Luckily, R can deal with data anomalies that confound some other statistical platforms. For instance, in some cases, you don’t have real values to calculate with. In most real-life data sets, in fact, at least a few values are missing. Also, some calculations have infinity as a result (such as dividing by zero) or can’t be carried out at all (such as taking the logarithm of a negative value).

## How R defines infinity

To start exploring infinity in R, see what happens when you try to divide by zero:

> 2/0 [1] Inf

R correctly tells you the result is Inf, or infinity. Negative infinity is shown as -Inf. You can use Inf just as you use a real number in calculations:

> 4 - Inf [1] -Inf

To check whether a value is finite, use the functions is.finite() and is.infinite(). The first function returns TRUE if the number is finite; the second one returns TRUE if the number is infinite.

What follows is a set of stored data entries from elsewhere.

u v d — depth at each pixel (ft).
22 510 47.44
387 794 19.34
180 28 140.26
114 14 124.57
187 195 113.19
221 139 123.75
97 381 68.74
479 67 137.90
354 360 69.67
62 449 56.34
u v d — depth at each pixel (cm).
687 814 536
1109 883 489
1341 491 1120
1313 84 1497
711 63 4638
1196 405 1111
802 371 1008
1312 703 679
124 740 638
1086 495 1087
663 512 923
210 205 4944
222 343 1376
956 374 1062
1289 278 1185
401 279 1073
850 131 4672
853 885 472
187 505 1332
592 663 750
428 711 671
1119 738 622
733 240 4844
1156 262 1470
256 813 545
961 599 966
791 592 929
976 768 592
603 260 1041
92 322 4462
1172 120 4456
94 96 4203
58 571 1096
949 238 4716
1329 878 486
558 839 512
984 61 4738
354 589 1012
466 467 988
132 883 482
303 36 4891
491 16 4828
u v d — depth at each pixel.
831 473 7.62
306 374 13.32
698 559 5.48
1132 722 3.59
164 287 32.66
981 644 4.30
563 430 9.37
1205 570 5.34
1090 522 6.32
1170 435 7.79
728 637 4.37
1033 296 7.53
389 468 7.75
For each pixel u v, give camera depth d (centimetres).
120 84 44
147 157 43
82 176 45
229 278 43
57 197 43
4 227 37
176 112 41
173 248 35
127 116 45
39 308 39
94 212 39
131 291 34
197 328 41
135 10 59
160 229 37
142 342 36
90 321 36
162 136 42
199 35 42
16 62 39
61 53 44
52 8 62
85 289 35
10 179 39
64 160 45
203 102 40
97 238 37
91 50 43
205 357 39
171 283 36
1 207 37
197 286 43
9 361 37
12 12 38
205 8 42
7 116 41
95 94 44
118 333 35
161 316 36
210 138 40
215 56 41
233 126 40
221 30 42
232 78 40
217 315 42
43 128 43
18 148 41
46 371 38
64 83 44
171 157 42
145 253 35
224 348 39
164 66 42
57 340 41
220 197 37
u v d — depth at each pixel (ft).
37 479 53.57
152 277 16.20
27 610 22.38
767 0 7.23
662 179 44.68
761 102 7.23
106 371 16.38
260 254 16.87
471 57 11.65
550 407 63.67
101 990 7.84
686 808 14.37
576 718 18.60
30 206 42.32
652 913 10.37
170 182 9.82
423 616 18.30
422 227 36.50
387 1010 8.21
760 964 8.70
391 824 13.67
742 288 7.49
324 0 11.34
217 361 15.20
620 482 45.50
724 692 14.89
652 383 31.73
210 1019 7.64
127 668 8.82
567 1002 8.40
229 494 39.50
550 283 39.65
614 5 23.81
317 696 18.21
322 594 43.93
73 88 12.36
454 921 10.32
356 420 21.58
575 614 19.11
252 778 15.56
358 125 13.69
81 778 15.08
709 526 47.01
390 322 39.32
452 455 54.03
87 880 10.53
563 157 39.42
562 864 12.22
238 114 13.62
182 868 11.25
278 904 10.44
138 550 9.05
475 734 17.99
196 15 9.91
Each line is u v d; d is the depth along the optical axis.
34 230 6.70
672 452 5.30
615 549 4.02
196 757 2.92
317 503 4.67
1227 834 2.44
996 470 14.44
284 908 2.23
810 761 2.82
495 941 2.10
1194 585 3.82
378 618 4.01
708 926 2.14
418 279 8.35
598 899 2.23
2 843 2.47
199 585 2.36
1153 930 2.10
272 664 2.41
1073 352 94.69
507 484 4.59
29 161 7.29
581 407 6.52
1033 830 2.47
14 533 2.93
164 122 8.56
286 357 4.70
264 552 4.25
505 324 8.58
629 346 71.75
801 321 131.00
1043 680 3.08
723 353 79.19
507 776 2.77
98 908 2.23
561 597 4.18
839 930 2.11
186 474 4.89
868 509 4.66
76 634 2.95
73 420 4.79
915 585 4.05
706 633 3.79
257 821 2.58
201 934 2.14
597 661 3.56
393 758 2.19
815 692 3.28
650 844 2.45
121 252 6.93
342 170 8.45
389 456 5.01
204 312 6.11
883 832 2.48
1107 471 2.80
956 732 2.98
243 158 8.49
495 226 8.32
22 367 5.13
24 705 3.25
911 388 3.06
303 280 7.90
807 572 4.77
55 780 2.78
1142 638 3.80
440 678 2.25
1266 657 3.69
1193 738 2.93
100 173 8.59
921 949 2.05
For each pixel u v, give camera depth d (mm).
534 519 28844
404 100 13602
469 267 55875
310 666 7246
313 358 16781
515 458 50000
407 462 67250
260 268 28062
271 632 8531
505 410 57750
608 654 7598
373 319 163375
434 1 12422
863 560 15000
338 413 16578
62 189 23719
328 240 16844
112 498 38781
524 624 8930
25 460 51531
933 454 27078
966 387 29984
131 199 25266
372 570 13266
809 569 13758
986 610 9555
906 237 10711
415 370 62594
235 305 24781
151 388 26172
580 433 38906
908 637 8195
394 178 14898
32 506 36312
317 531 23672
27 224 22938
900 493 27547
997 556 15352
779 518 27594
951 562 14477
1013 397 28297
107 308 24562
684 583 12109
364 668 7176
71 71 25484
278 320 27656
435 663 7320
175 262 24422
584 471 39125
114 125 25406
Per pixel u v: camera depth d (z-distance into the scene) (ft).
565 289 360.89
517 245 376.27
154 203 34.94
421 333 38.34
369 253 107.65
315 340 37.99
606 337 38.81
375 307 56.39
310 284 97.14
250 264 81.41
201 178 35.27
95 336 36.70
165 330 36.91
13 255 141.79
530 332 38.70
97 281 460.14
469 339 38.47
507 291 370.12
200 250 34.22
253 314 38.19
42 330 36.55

R considers everything larger than the largest number a computer can hold to be infinity — on most machines, that’s approximately 1.8 × 10^{308}. This definition of infinity can lead to unexpected results, as shown in the following example:

> is.finite(10^(305:310)) [1] TRUE TRUE TRUE TRUE FALSE FALSE

What does this line of code mean now? See whether you understand the nesting and vectorization in this example. If you break up the line starting from the inner parentheses, it becomes comprehensible:

You know already that 305:310 gives you a vector, containing the integers from 305 to 310.

All operators are vectorized, so 10^(305:310) gives you a vector with the results of 10 to the power of 305, 306, 307, 308, 309, and 310.

That vector is given as an argument to is.finite(). That function tells you that the two last results — 10^308 and 10^309 — are infinite for R.

## How R deals with undefined outcomes

Your math teacher probably explained that if you divide any real number by infinity, you get zero. But what if you divide infinity by infinity?

> Inf / Inf [1] NaN

Well, R tells you that the outcome is NaN. That result simply means *Not a Number.* This is R’s way of telling you that the outcome of that calculation is not defined.

The funny thing is that R actually considers NaN to be numeric, so you can use NaN in calculations. The outcome of those calculations is always NaN, though, as you see here:

> NaN + 4 [1] NaN

You can test whether a calculation results in NaN by using the is.nan() function. Note that both is.finite() and is.infinite() return FALSE when you’re testing on a NaN value.

## How R copes with missing values

One of the most common problems in statistics is incomplete data sets. To deal with missing values, R uses the reserved keyword NA, which stands for *Not Available.* You can use NA as a valid value, so you can assign it as a value as well:

> x <- NA

You have to take into account, however, that calculations with a value of NA also generally return NA as a result:

> x + 4 [1] NA > log(x) [1] NA

If you want to test whether a value is NA, you can use the is.na() function, as follows:

> is.na(x) [1] TRUE

Note that the is.na() function also returns TRUE if the value is NaN. The functions is.finite(), is.infinite(), and is.nan() return FALSE for NA values.

Function | Inf | –Inf | NaN | NA |
---|---|---|---|---|

is.finite() |
FALSE |
FALSE |
FALSE |
FALSE |

is.infinite() |
TRUE |
TRUE |
FALSE |
FALSE |

is.nan() |
FALSE |
FALSE |
TRUE |
FALSE |

is.na() |
FALSE |
FALSE |
TRUE |
TRUE |